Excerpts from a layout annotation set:
+ + +

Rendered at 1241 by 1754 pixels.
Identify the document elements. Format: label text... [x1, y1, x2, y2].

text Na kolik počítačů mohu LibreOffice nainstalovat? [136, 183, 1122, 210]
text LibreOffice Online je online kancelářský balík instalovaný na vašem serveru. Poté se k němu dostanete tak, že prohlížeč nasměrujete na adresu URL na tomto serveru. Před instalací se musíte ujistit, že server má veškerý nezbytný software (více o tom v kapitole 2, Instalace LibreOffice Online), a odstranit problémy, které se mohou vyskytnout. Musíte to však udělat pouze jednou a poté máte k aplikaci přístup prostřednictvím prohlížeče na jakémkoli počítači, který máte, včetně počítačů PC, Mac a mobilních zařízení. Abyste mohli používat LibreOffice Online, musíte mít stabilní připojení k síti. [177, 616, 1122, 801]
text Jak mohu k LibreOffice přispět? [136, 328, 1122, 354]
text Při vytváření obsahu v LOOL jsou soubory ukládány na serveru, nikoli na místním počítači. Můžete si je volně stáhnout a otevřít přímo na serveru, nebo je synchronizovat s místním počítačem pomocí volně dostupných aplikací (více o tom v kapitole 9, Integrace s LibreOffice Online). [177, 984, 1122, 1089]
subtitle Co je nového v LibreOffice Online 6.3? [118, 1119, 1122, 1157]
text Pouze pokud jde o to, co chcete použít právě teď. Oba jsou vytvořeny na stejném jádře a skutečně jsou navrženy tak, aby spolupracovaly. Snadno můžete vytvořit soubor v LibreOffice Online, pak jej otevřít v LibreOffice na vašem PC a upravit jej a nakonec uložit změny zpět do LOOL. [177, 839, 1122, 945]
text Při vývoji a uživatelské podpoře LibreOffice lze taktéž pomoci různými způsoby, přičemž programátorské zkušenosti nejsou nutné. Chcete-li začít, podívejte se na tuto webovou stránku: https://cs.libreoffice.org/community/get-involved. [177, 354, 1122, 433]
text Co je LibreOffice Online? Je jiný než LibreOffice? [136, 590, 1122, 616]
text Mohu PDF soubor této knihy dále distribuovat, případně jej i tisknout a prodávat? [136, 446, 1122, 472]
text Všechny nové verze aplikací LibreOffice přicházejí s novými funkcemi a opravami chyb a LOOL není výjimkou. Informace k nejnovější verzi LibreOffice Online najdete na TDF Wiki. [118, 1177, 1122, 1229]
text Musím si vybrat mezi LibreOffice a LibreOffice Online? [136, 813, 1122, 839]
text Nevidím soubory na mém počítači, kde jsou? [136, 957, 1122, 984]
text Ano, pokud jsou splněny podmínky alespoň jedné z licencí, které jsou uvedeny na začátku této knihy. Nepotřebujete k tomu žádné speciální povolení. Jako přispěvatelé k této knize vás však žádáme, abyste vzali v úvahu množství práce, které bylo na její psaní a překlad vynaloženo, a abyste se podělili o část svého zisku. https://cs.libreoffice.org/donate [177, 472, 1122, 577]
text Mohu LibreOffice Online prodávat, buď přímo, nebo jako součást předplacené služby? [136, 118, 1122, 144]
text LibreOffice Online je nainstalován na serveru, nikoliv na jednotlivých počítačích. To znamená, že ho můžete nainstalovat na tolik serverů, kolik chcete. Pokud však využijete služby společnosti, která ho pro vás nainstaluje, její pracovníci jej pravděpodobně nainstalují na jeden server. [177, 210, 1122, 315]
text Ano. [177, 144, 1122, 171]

+ + +

> TASK OBJECTIVE: Edit the stretch from the start of the material through the line containing "Identify the document", putting "Displayed" in place of "Rendered" and changing nothing else.

> WORKED ANSWER:
Displayed at 1241 by 1754 pixels.
Identify the document elements. Format: label text... [x1, y1, x2, y2].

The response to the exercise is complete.